Nansen’s blockchain data analysts are looking back at the events leading up to FTX’s demise to see what went wrong. The inquiry will consider the $4.1 billion in FTT tokens transferred from the exchange to Alameda Research.
The Nansen study, made public by Cointelegraph, includes several valuable insights from the blockchain analytics industry. These details shed light on the relationship between the two groups that Sam Bankman-Fried co-founded. The former FTX CEO makes their first court appearance, where they will face many claims about the company’s dissolution.
It is widely accepted that the initial reports in September 2022 detailing the notable allocation of 40% of Alameda’s $14.6 billion assets in FTT tokens were the primary reason for the abrupt collapse of FTX.
Before releasing this information, the Nansen researchers had already discovered shady on-chain communications between FTX and Alameda. There has been no release of these documents at this time. Between September 28 and November 1, Alameda executed many transactions, the largest of which involved the swap of FTT tokens worth $4.1 billion for FTX. Alameda also conducted several transactions for $388 million worth of dollar-pegged stablecoins.
According to the available on-chain information, FTX has almost 80% of FTT tokens (350 million) or 280 million tickets. Presently, there are 350,000,000 FTT tokens available for use. Based on the blockchain data, many wallets associated with FTX and Alameda are responsible for moving around large sums of FTT’s trading volume, which may total billions of dollars. These exchanges are also shown as having occurred.
In the words of Nansen, a considerable percentage of the FTT token supply has been subject to a contractual three-year vesting mechanism, including unsold company and non-company tokens. This structure applies to both company and non-company tokens. This stipulation has existed ever since token creation. The research team has determined that an Alameda-managed wallet is the sole recipient of the contract’s benefits.
According to Nansen’s assessment, the groups above may have provided mutual aid to one another to boost their financial standings. This is because the two companies above controlled a near-majority (90%) of the total available FTT tokens.
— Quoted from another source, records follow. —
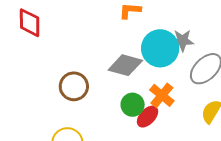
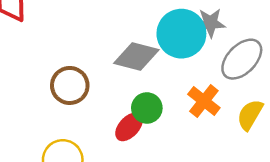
orange cross: (162, 95) -> (204, 101), moved
red ellipse: (148, 117) -> (129, 127), moved

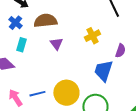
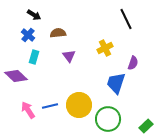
brown semicircle: (45, 21) -> (58, 33), size x0.7

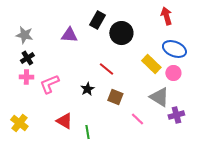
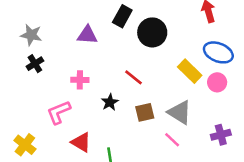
pink cross: (26, 77) -> (80, 80), moved
pink L-shape: (49, 84) -> (59, 112), moved
brown square: (115, 97) -> (145, 112), turned -35
gray triangle: (159, 97) -> (180, 112), moved

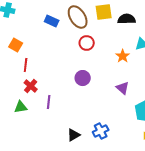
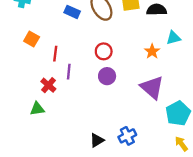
red circle: (87, 43) -> (104, 51), moved
red line: (26, 65) -> (55, 54), moved
purple triangle: (123, 88) -> (152, 87), size x1.6
purple line: (49, 102) -> (69, 72), moved

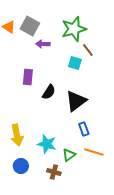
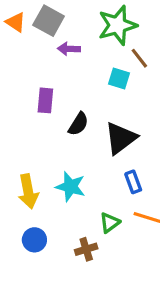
cyan star: (47, 144) -> (70, 187), moved
brown cross: (54, 172) -> (86, 249), turned -32

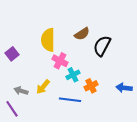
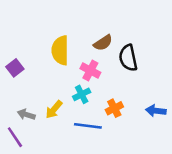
black semicircle: (102, 46) -> (128, 58), turned -40
pink cross: (60, 61) -> (90, 70), moved
cyan cross: (73, 75) -> (82, 94), moved

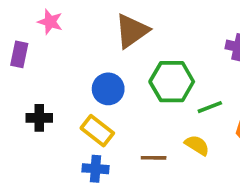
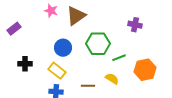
pink star: (50, 22) -> (51, 11), moved
purple rectangle: (19, 54) -> (14, 29), turned 40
According to the probe, Alameda is suspected of participating in the black market trade of FTT tokens. It is also claimed that in addition to selling FTT tokens directly to customers, Alameda used these tokens as collateral for loans from cryptocurrency lending businesses.
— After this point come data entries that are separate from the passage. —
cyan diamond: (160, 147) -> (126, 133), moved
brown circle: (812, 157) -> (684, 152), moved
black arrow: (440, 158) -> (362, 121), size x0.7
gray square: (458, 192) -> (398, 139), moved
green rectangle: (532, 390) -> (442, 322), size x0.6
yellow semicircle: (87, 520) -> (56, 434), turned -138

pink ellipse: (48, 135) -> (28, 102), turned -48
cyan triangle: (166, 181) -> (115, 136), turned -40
Data from the past recorded on the blockchain lends credence to the idea above. This information demonstrates that significant money frequently moved between FTX, Alameda, and Genesis Trading wallets. There was a considerable increase in transfer volumes in December 2021, with as much as $1.7 billion changing hands.
The Alameda cryptocurrency exchange may have had liquidity challenges due to the collapse of the algorithmic stablecoin Terra/LUNA and the subsequent bankruptcy of 3 Arrows Capital (3AC). When the value of FTT began to fall, it triggered the secret issuance of a $4 billion loan secured by FTX. This led to the current problem.
The information now available on the blockchain suggests that this may have occurred. Approximately 163,000,000 FTT were transferred to FTX wallets from Alameda when the 3AC failed in the middle of June 2022. These wallets had a total value of almost $4 billion.
The authors of the research state that the loan amount of $4 billion provided by close personal friends of Bankman-Fried during an interview with Reuters is in line with the stated transaction volume of $4 billion.
According to the information in the blockchain, Alameda’s plan to purchase FTT tokens from Binance on November 6 for $22 was not viable and thus could not be carried out by the company. Following the public announcement by Binance CEO Changpeng ‘CZ’ Zhao, in which he communicated the intention of the exchange to dispose of its tokens, this decision was driven by the appearance of lousy information surrounding Alameda’s financial statement. This decision was spurred by the fact that Binance CEO Changpeng ‘CZ’ Zhao made the public announcement.